Una vera impresa, ma evidentemente per loro come si suole dire «il gioco valeva la candela». L’intenzione, infatti, era quella di rivenderli in Marocco, dove avrebbero sicuramente ricavato un buon profitto. In realtà, il bottino sarebbe dovuto essere ancora più cospicuo: nel corso del trasporto del primo carico di pannelli, infatti, il furgone su cui viaggiavano i primi due malviventi è stato fermato alle prime ore dell’alba sulla Strada Statale 274 tra Ugento e Gallipoli da una pattuglia dell’Aliquota Radiomobile della Compagnia di Gallipoli che, già da mesi, insieme al personale della compagnia di Campi Salentina, sta svolgendo una serie di servizi notturni straordinari di controllo del territorio anche sulle aree rurali dove sorgono i campi di pannelli fotovoltaici al fine di contrastare il sempre più diffuso e preoccupante fenomeno.

Inizialmente, aperto il vano di carico del furgone, sembrava tutto in ordine: dentro vi erano solo alcuni vecchi mobili. Anche la giustificazione addotta sembrava credibile: i due fermati, infatti, hanno raccontato ai militari che stavano traslocando ed erano in partenza dall’Italia per tornare verso il loro Paese di origine.
Peccato però che sia i vestiti infangati, sia alcune incongruenze circa la loro provenienza e destinazione (entrambi infatti risultano residenti ad Eboli) hanno portato i militari a vederci più chiaro e così scaricati dal furgone i mobili più all’esterno, sono apparsi centinaia di pannelli meticolosamente e scientificamente allocati uno sull’altro che riempivano ogni centimetro del mezzo.

La verità è giunta poco dopo, grazie ad una rapida ricerca effettuata in contemporanea attraverso la Centrale Operativa della Compagnia di Gallipoli: è bastato cercare eventuali allarmi anti-intrusione scattati nei campi solari nelle ore immediatamente precedenti all’alt per individuare l’area “predata”. È lì che si sono dirette alcune pattuglie ed è lì che i carabinieri hanno  sorpreso altri due marocchini con un altro furgone completamente carico, pronti a lasciare il campo.

I quattro sono stati così accompagnati in caserma a Gallipoli per le formalità di rito e, sentito il P.M. di turno Dott.ssa Roberta Licci, sono stati dichiarati in stato di arresto per furto aggravato perché commesso con violenza sulle cose, a danno di strutture che producono energia elettrica e di elevato valore, in concorso: per loro si sono aperte le porte della Casa Circondariale di lecce.

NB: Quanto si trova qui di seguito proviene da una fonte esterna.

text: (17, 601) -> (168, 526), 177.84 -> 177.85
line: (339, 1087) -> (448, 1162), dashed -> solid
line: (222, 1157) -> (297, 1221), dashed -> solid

I pannelli ed i mezzi sono stati sottoposti a sequestro. Il danno complessivo ammonta ad oltre 70.000 euro. Sono in corso indagini per verificare se i quattro abbiano commesso altri fatti analoghi nel recente passato nella provincia. All’operazione hanno partecipato 12 militari delle due compagnie – sia in abiti civili che in uniforme – a bordo di sei autovetture.